Kirigan didn’t respond. The silence sank between them. Then his phone buzzed. The screen lit up.
Kain.
He extended a hand. “Leave me.”
Maell didn’t argue. He studied him for half a second too long, then slipped from the room.
Kirigan answered, pressing the phone to his ear. “Kain. You have heard—the Pure Breeder has been?—”
“Kesh is gone.”
Kirigan’s breath stilled.
Kain’s voice was taut, clipped. “He’s already in the air. Headed for Rome. He took a jet, shot me a text from over the Atlantic. The Europeans have her. They’re gonna auction her tonight. I called, told him to wait, to let us plan… He said ‘no’, then hung up. Hasn’t picked up since.”
A silence settled. The kind that didn’t hum, didn’t echo—just expanded.
Something unfamiliar tightened in Kirigan's chest.
He hadn’t planned for this.
He’d expected Kesh to be furious, for his instincts to send him into a frenzy. But once the trail turned cold and his hormones had burned out, He would return to his duties.
The carefully aligned dominoes hadn’t been laid out with this outcome as a possibility. For his son to act as if the Breeder was…
No. It couldn’t be love. That would make the risk incalculable. That would mean… he’d gambled his youngest son’s life in exchange for his eldest’s.

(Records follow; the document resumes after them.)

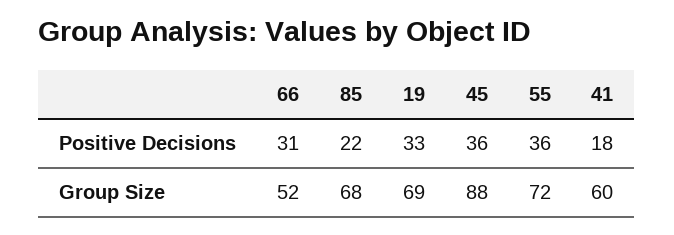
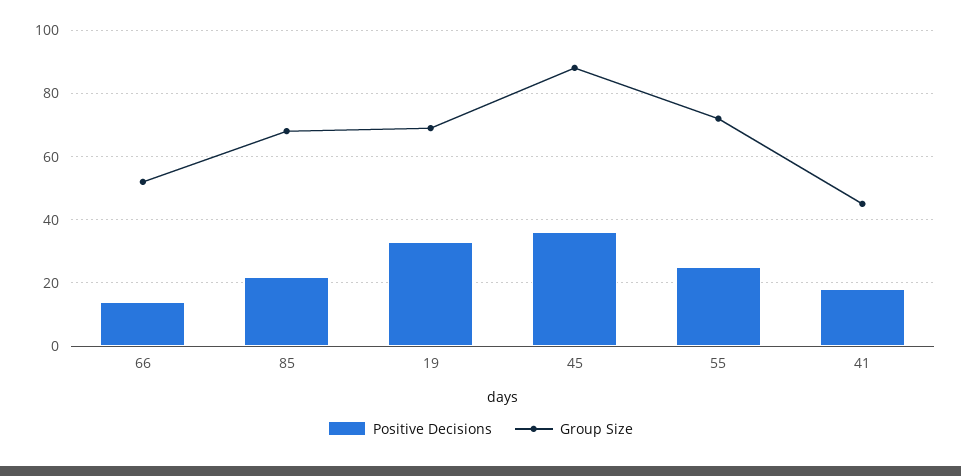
  {
    "Positive Decisions": {
-     "66": 31,
+     "66": 15,
      "85": 22,
      "19": 33,
      "45": 36,
-     "55": 36,
+     "55": 25,
      "41": 18
    },
    "Group Size": {
      "66": 52,
      "85": 68,
      "19": 69,
      "45": 88,
      "55": 72,
-     "41": 60
+     "41": 45
    }
  }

“He’s going to get himself killed,” Kain continued, voice rougher now. “I’m going to get him, before it’s too late. I need you to take over all official duties until I’m back. Tomren will help with all administrative tasks. I’ve already briefed him?—”
“No.” His voice cut through with enough snap to make Kain stop talking. No. No, no, no. The tightness in his chest clenched at his lungs, and something cold crept up from his tailbone. Not one son’s life gambled. Both. “You can’t?—”
“I’m coming with you." It was Selma's voice now, coming from close to Kain. "If you go alone, you’ll die, too, and I’m not about to let that happen. Besides, I owe Kesh for helping me save you last year. So yes, I’m going. You need me, you need my magic, and you need my Stone of Power.” Her voice was bright and razor-sharp, and had a tone of ruthless commitment Kirigan had heard before.
“Selma—” Kain began.
“Enough.” Kirigan barked. “You will both stay where you are. I will retrieve Kesh. Alive. You have my word. Do not follow. Do not abandon your responsibilities here—or your child. I will fix this.”
“Kiri—”
He hung up before Selma could finish her protest.
He would. Fix it. The mistake of not accounting for the true strength of Kesh’s attachment to the Breeder was his.
The dominoes were already falling. But he’d lay down another path—bend the line back, if he had to. He wasn’t about to let either of his sons die for his miscalculation.
47
Georgia
The door shut behind the prince with a soft click. He’d brought her to an opulent suite, with gold and marble on every surface, and a view of the ancient city through the large windows that would have stolen her breath during any other circumstance.
“Come, Breeder. Eat. You will need your strength tonight.” The demon led her by his grip on her arm to an overstuffed sofa, where a platter of food was laid out on the glass-and-marble coffee table in front of it. Piles of sliced meat, bowls of olives, loaves of honey-smeared bread. None of it did anything but turn her stomach.
“I’m not hungry.”
“Unfortunate that you will still need to eat,” he said, with no inflection of regret. “Sit.”
She considered refusing. Her eyes slid from the platter of food to the prince, who was simply watching her—waiting for the rebellion.